* Work task
Every line in the records below between the one holding "actividad devastadora del" and the one holding "verano boreal de", inclusive, is to be set down exactly; all other lines are to be left out.
--- START ---
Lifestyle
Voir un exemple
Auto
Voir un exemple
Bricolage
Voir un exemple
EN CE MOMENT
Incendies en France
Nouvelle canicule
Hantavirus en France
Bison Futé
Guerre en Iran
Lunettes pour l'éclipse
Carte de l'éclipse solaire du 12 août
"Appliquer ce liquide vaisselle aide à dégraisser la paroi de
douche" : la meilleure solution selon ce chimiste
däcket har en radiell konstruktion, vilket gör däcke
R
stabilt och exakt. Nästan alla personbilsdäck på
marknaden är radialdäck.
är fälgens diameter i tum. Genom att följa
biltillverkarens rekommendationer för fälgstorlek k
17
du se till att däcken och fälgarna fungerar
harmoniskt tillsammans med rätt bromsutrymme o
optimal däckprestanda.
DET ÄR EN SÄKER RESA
--- END ---
--- START ---
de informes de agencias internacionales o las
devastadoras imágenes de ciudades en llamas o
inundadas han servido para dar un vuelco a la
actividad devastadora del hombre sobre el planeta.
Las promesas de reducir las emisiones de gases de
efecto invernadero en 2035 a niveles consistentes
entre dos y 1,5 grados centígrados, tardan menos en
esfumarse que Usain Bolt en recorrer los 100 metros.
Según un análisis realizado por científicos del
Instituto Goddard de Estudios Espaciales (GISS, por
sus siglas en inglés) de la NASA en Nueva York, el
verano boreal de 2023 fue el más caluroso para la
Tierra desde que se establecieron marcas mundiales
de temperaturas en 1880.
--- END ---
--- START ---
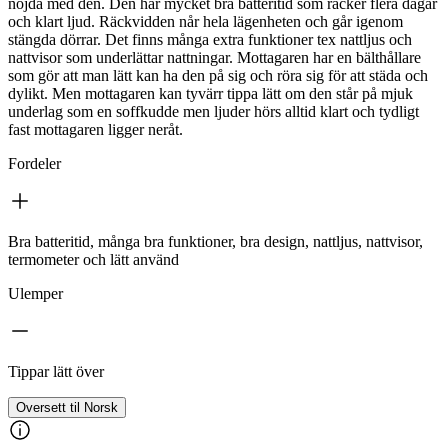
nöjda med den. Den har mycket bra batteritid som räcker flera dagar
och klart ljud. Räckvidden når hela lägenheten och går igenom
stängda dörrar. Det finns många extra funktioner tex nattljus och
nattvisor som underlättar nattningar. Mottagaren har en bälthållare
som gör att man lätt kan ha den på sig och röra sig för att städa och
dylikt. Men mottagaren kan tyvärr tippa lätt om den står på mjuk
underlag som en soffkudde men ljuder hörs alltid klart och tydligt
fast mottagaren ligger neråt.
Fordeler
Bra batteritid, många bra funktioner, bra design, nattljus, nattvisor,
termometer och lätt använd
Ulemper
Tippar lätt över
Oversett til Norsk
--- END ---
* Exercise response
actividad devastadora del hombre sobre el planeta.
Las promesas de reducir las emisiones de gases de
efecto invernadero en 2035 a niveles consistentes
entre dos y 1,5 grados centígrados, tardan menos en
esfumarse que Usain Bolt en recorrer los 100 metros.
Según un análisis realizado por científicos del
Instituto Goddard de Estudios Espaciales (GISS, por
sus siglas en inglés) de la NASA en Nueva York, el
verano boreal de 2023 fue el más caluroso para la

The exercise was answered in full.